When fossil fuel energy was discovered, the timing and intensity of the resulting climate impacts depended on what the natural CO2 concentration in the atmosphere was at that time, which could have been anything. The radiative forcing scales as the ratio of the fossil fuel CO2 in the atmosphere to the background, natural CO2 concentration. Assuming continued exponential growth in the fossil carbon in the atmosphere, altering the background concentration has the effect of dialing the radiative forcing and climate response back and forth in time. If the natural concentration had been a factor of two or more lower, the climate impacts of fossil fuel CO2 release would have occurred about 50 or more years sooner, making it much more challenging for the developing human society to scientifically understand the phenomenon of anthropogenic climate change in time to prevent it.

Now that we understand the situation, much of our decision-making progress involves money. The costs of cutting CO2 emissions (mitigation) can be balanced against a construct called the Social Cost of Carbon, which is formulated to represent future costs as their present-day equivalents using discounting, in order to compare fairly against the immediate costs of mitigation.
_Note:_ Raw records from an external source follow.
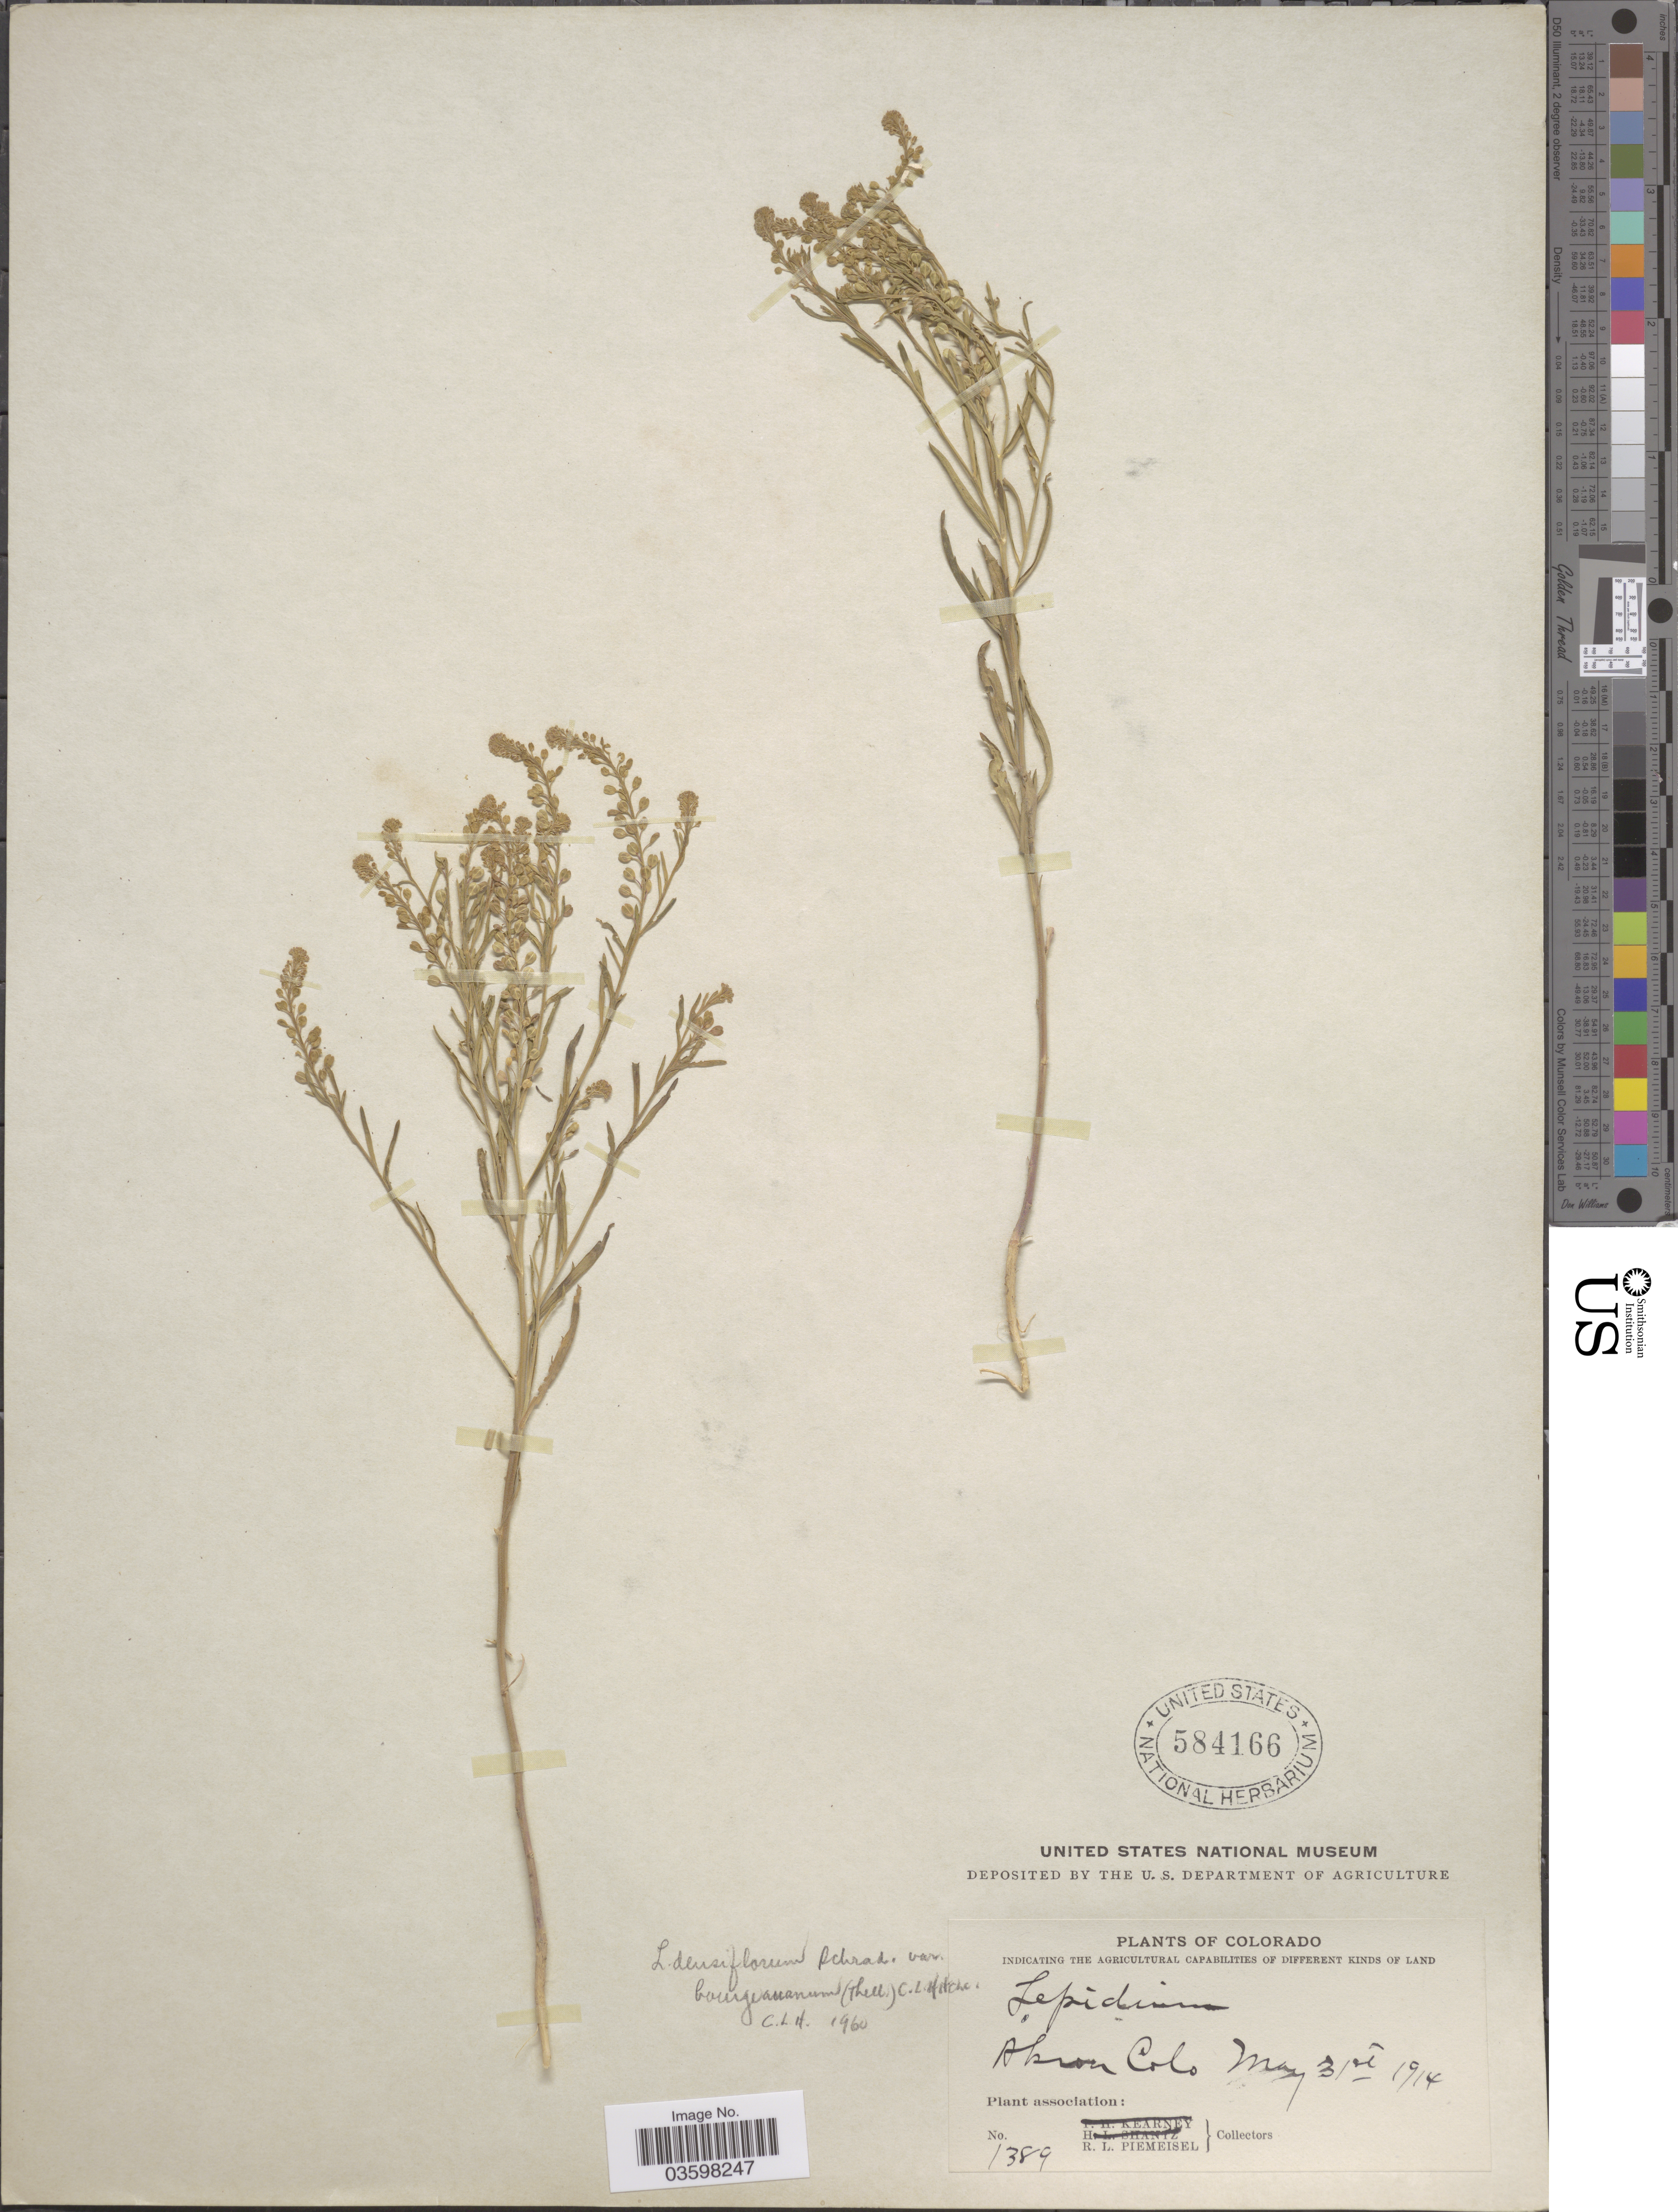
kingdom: Plantae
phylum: Tracheophyta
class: Magnoliopsida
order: Brassicales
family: Brassicaceae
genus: Lepidium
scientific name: Lepidium densiflorum var. bourgeauanum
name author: (Thell.) C.L. Hitchc.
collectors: R. L. Piemeisel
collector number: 1389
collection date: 1914-05-31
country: United States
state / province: Colorado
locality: Akron.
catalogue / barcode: US 584166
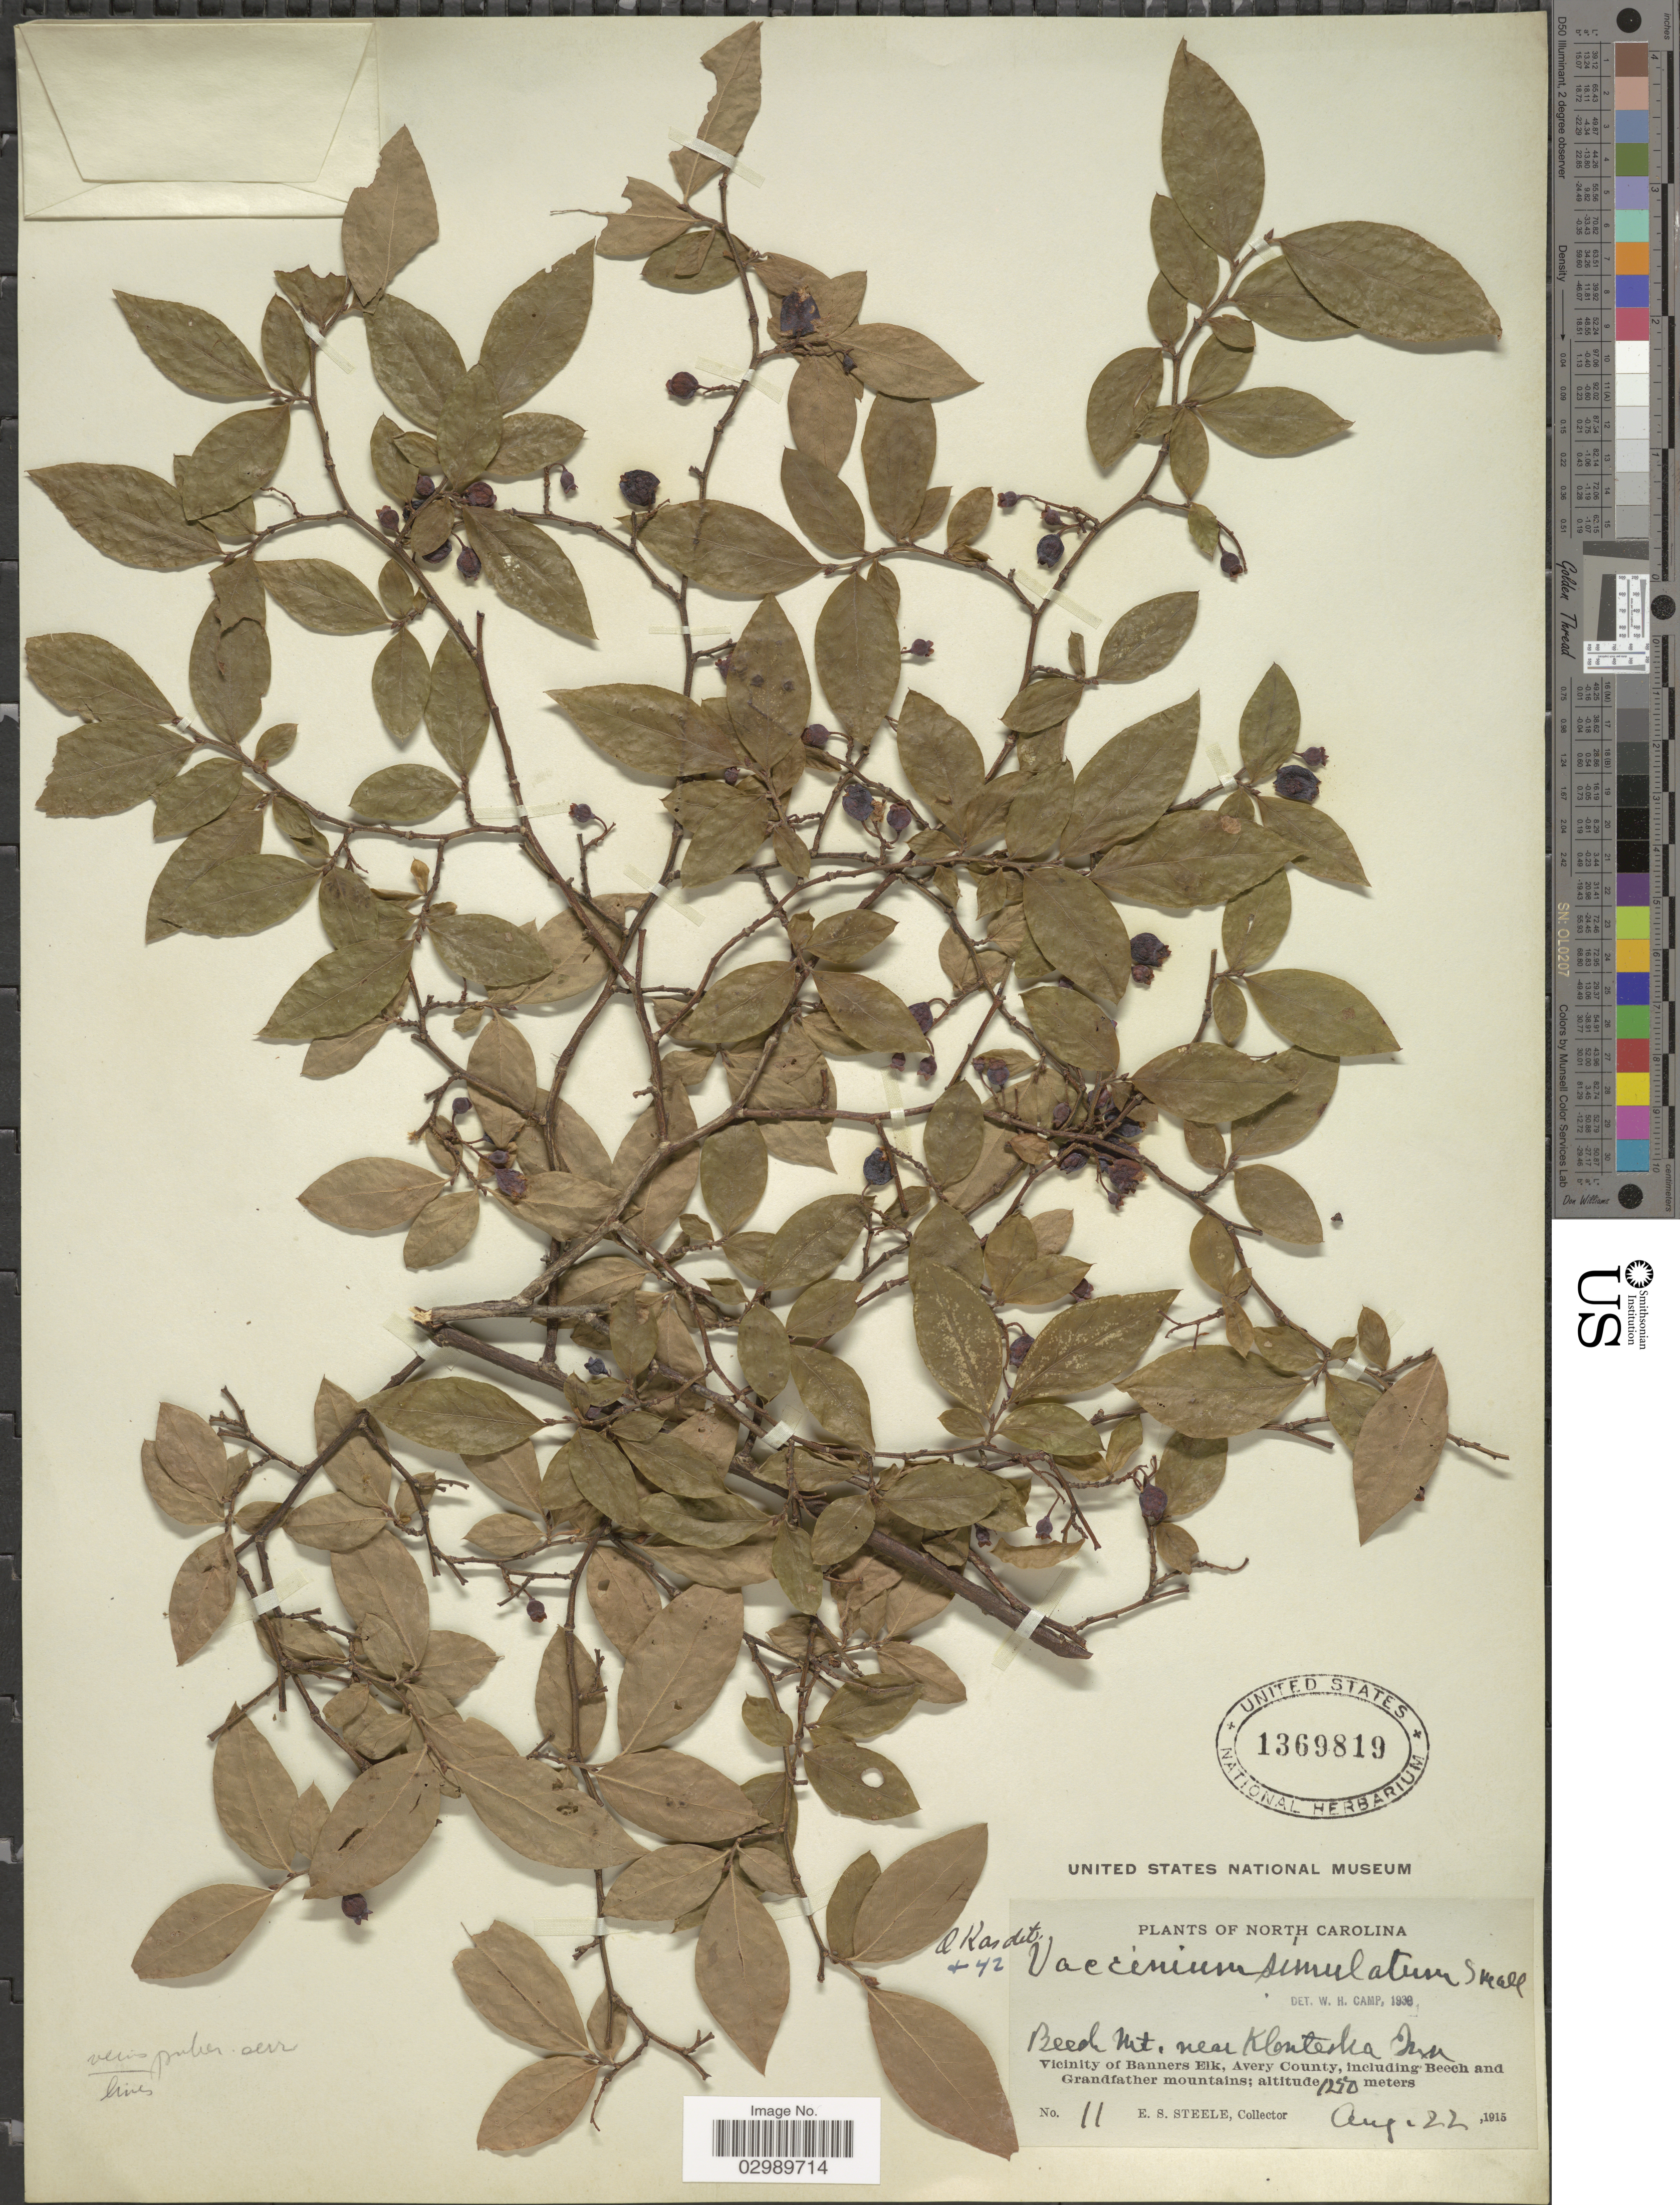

U.S. EPA valued the SCC at about $40 / ton of CO2. I will show the derivation of a different but complementary number, the potential Ultimate Social Cost of Carbon to 5000 future human generations of the climate impacts from fossil CO2 release. Long term sea level rise of 50 meters provides the clearest impact. I get about $40k / ton CO2. The formulation treats humanity as any other component of the terrestrial biosphere, in an end-member case where we do not transcend biological limitations such as by soil and water availability. Costs are integrated through time based on the assumption that each generation of humanity values its world (whatever it may look like) equally to any other generation, in particular to our own.